La France est en effet au cœur du débat post-#MeToo sur la séparation de l’art de l’artiste, le financement et l’hommage au plus grand succès de Roman Polanski de l’histoire récente, « Un officier et un espion », et la production et la distribution des films de Woody Allen, dont son le dernier en date, « Coup de Chance ».

« Aux États-Unis, lorsque le mouvement #MeToo a émergé avec tous les témoignages des victimes d’Harvey Weinstein, il y a eu une émotion et un sentiment de solidarité presque immédiats à leur égard », explique Brey. « Mais en France, l’empathie est du côté des agresseurs. C’est la culture du viol en France.

Bien que des personnes défendent Depardieu depuis des années, elle affirme que les images montrées dans le documentaire « ont vraiment touché une corde sensible d’une certaine manière et ont été regardées par des gens qui n’avaient probablement pas été intéressés par les histoires diffusées auparavant ».

Alors que les stars françaises ont tendance à rester discrètes lorsqu’il s’agit de commenter les sujets #MeToo de peur de froisser les plumes, l’onde de choc de Depardieu a été telle que des talents célèbres comme Sophie Marceau et Laure Calamy ont pris position contre le comportement de l’acteur. Cependant, d’autres, comme Pierre Richard et Carole Bouquet, ont signé une tribune pour montrer leur soutien à Depardieu, mais ils ont depuis fait marche arrière après avoir appris que la lettre avait été écrite par un artiste proche de l’extrême droite, Yannis Ezziad.

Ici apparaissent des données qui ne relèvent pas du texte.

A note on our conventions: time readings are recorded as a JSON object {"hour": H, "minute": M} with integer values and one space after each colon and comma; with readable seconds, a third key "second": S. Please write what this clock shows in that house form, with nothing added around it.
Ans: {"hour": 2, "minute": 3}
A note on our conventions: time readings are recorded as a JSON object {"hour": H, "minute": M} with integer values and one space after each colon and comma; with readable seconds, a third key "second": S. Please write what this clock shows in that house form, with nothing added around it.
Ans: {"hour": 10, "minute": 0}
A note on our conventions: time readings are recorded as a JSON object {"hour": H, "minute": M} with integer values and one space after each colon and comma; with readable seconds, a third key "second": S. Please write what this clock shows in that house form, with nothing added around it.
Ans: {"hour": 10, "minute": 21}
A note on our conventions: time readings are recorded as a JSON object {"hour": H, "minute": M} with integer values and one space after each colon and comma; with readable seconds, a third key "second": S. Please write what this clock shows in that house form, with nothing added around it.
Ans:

Depardieu a polarisé le pays encore plus que la politique d’immigration dure approuvée par le gouvernement Macron à peu près au même moment où le documentaire a été diffusé. Macron, qui était invité à l’émission « C à Vous » en prime time pour discuter du projet de loi sur l’immigration, s’est même prononcé sur le sujet, affirmant que l’acteur « rend la France fière » et qu’il « ne sera jamais vu se lancer dans une chasse à l’homme » parce qu’il croit en la « présomption d’innocence ». Alors que la ministre de la Culture, Rima Abdul Malak, a suggéré que la Légion d’honneur de Depardieu pourrait potentiellement être révoquée en raison de nouvelles accusations d’agression sexuelle, Macron a déclaré que c’était hors de question.

Alors que les retombées de Depardieu se poursuivent, l’org 50/50 a fait pression pour un nouveau plan visant à étendre son atelier existant sur la sécurité au travail au-delà des producteurs, afin que chaque membre de l’équipe et acteur doive désormais suivre la formation de trois jours avant le tournage.

Outre l’atelier et la nomination d’un représentant sur le tournage du harcèlement sexuel, l’organisation 50/50 a également fait pression pour l’embauche d’un coordinateur de l’intimité sur les tournages de films. Brey a été la première réalisatrice de télévision à en imposer une sur son tournage, « Split », qui implique une romance lesbienne.

« Il est de la responsabilité des producteurs d’imposer un coordinateur d’intimité sur les tournages et d’assurer la sécurité de tous », explique Brey. « C’est comme un coordinateur de cascades, c’est une nécessité. »

L’universitaire affirme que même si l’affaire Depardieu disparaît aussi brusquement qu’elle est apparue, elle aura « fait prendre conscience des raisons pour lesquelles la liberté d’expression si chère aux Français ne devrait pas être un laissez-passer gratuit pour le harcèlement sexuel ».